What to work on: Look through the entries below and copy exactly the part that begins with the line containing "museum. In a" and ends with the line containing "elevate your style.". Do not copy the pictures.

Records for this exercise:
☆ ☆ ☆

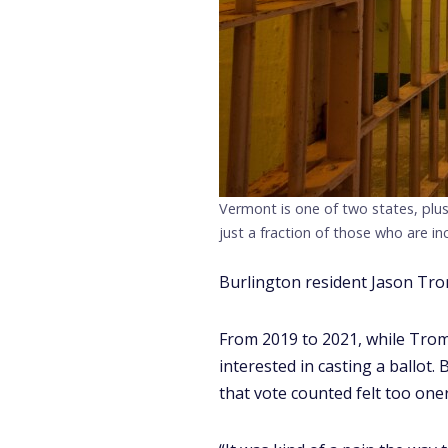
Vermont is one of two states, plus
just a fraction of those who are in
Burlington resident Jason Tromb
From 2019 to 2021, while Tromb
interested in casting a ballot.
that vote counted felt too one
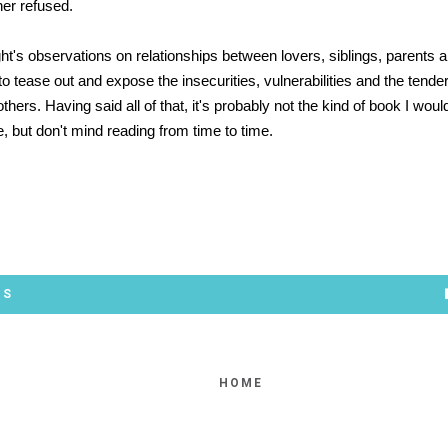
her refused.
ght's observations on relationships between lovers, siblings, parents a
 to tease out and expose the insecurities, vulnerabilities and the tende
others. Having said all of that, it's probably not the kind of book I wou
re, but don't mind reading from time to time.
*
TS
HOME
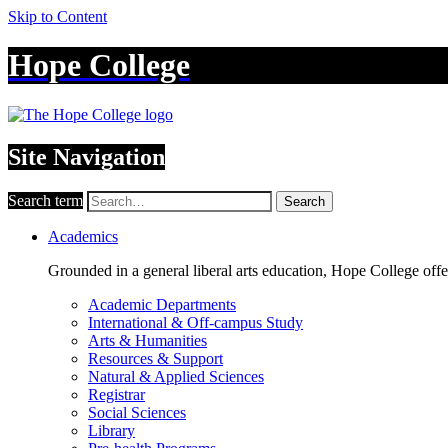
Skip to Content
Hope College
Site Navigation
Search term
Search
Academics
Grounded in a general liberal arts education, Hope College off
Academic Departments
International & Off-campus Study
Arts & Humanities
Resources & Support
Natural & Applied Sciences
Registrar
Social Sciences
Library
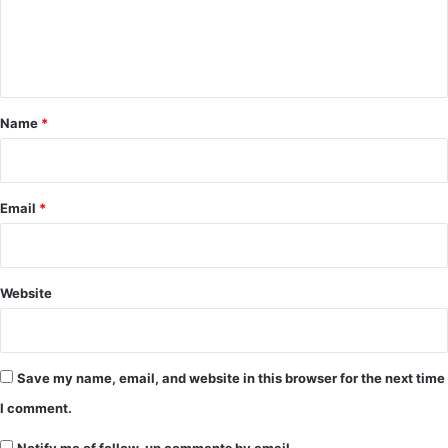
e
n
t
*
Name
*
Email
*
Website
Save my name, email, and website in this browser for the next time
I comment.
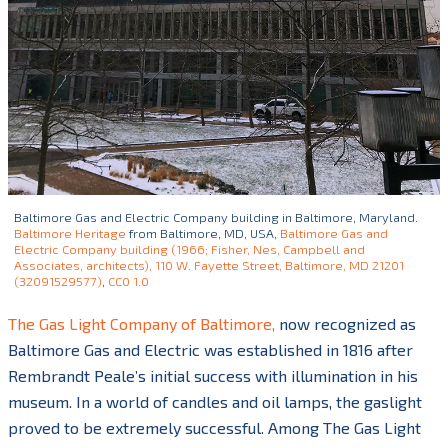
Baltimore Gas and Electric Company building in Baltimore, Maryland.
Baltimore Heritage
from Baltimore, MD, USA,
Baltimore Gas and
Electric Company building (1966; Fisher, Nes, Campbell and
Associates, architects), 110 W. Fayette Street, Baltimore, MD 21201
(32091529577)
,
CC0 1.0
The Gas Light Company of Baltimore,
now recognized as
Baltimore Gas and Electric was established in 1816 after
Rembrandt Peale’s initial success with illumination in his
museum. In a world of candles and oil lamps, the gaslight
proved to be extremely successful. Among The Gas Light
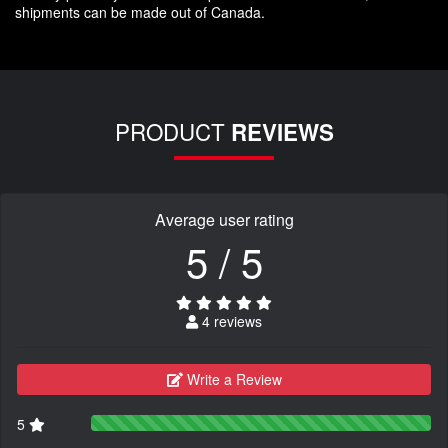
shipments can be made out of Canada.
PRODUCT
REVIEWS
Average user rating
5 / 5
4 reviews
Write a Review
5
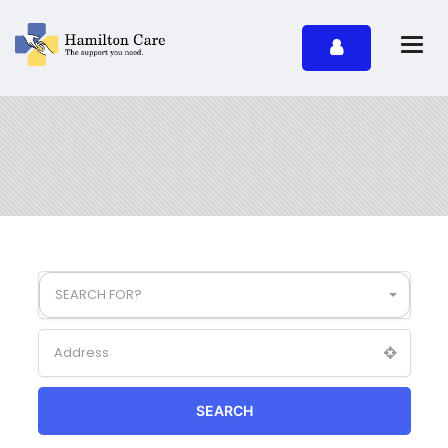
SEARCH FOR?
SEARCH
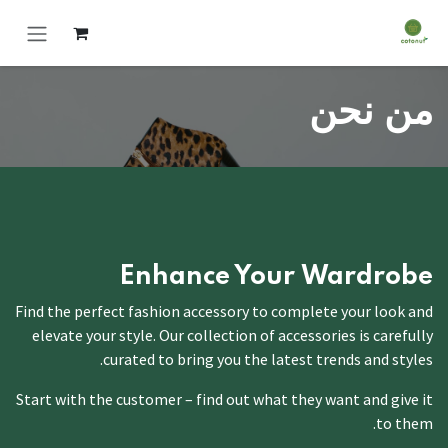
Skip to Conten
من نحن
Enhance Your
Wardrobe
Find the perfect fashion accessory to complete your look and
elevate your style. Our collection of accessories is carefully
curated to bring you the latest trends and styles.
Start with the customer – find out what they want and give it
to them.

☆ ☆ ☆

Task response:
museum. In a world of candles and oil lamps, the gaslight
proved to be extremely successful. Among The Gas Light
shipments can be made out of Canada.
PRODUCT
REVIEWS
Average user rating
5 / 5
4 reviews
Write a Review
5
SEARCH FOR?
SEARCH
Skip to Conten
من نحن
Enhance Your
Wardrobe
Find the perfect fashion accessory to complete your look and
elevate your style. Our collection of accessories is carefully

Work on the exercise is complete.